Dopamine receptor and transporter levels are altered in the brain of Purkinje Cell Degeneration mutant mice

The Purkinje Cell Degeneration ( Nna1 pcd , pcd) mutant mouse is mainly characterized by the complete, primary loss of the Purkinje cells and the secondary, partial, retrograde loss of the granule and inferior olive neurons and is considered a model of human degenerative ataxia. We determined, by in vitro quantitative autoradiography and in situ hybridization, the effects of the Purkinje cell deprivation on the dopaminergic system of the Nna1 pcd mutant mouse. The dopamine transporters, as determined by [ 3H]WIN35428 binding, were increased compared with wild-type mice in the ventral mesencephalic dopaminergic nuclei and in the lateral striatum, motor cortex and septum. In the cerebellum of Nna1 pcd mice, the dopamine transporters showed a significant increase in the deep cerebellar nuclei, but were significantly decreased in the molecular layer.
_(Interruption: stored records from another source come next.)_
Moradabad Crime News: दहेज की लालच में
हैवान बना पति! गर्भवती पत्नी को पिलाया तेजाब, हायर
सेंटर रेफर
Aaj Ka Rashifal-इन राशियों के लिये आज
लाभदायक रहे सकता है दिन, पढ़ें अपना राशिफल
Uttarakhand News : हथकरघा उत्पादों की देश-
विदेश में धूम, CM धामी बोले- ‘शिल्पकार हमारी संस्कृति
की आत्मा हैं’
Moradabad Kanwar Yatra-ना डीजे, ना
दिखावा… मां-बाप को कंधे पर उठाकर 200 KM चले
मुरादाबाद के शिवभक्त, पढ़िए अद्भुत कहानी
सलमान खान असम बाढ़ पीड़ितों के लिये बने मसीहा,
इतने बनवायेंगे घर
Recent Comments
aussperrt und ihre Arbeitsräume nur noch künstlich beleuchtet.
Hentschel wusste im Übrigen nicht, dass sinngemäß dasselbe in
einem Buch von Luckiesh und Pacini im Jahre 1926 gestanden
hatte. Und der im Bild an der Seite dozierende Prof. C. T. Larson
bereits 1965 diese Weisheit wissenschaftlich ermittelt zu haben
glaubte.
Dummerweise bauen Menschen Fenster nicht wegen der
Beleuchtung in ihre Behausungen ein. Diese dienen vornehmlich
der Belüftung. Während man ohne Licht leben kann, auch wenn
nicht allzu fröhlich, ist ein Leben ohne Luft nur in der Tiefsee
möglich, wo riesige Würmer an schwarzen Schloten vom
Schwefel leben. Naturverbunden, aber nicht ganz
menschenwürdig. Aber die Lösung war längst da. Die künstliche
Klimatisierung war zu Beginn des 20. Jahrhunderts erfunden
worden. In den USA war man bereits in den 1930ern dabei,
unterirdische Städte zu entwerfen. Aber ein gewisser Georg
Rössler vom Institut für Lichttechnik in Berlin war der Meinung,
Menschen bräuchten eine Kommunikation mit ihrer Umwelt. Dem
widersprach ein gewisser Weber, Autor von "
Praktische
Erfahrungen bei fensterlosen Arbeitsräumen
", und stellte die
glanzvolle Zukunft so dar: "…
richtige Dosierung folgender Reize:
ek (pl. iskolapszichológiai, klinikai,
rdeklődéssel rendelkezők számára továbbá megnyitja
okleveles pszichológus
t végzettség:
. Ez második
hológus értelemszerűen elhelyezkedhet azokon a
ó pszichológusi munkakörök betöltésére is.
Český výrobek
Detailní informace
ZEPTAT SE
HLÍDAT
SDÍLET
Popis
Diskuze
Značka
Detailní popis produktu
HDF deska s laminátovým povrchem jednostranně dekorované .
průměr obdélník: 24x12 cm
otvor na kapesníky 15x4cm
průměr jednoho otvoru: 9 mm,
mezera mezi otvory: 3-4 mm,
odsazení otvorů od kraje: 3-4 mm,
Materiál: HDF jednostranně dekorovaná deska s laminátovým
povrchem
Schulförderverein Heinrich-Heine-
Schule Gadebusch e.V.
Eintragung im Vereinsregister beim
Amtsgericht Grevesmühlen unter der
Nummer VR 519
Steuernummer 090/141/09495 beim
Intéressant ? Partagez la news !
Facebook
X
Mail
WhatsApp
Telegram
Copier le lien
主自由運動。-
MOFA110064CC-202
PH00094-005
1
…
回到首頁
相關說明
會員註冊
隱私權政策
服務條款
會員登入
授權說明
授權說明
The D1-like receptors, as determined by [ 3H]SCH23390 binding, increased significantly in the Nna1 pcd substantia nigra. The D 2/D 3 receptors, as determined by [ 3H]raclopride binding, exhibited a significant decrease in lateral divisions of the striatum. Significant increases in D2-like receptors, as determined by [ 3H]nemonapride binding, were observed in most divisions of the striatum as well as in septum, hippocampus, and piriform cortex. This D2-like fraction most probably corresponds to the D 4 receptor subtype. In the cerebellum of Nna1 pcd mice, D 2-like receptors were significantly decreased in the molecular layer. The results suggest an increased excitatory input on the dopaminergic mesencephalic neurons and an alteration of the dopaminergic neurotransmission in basal ganglia, cortical and limbic regions of the Nna1 pcd mutant mouse. In the cerebellum, the significant downregulation of the dopamine transporters and D2-like receptors in the mutant cerebellar molecular layer is possibly due to the absence of the Purkinje cells.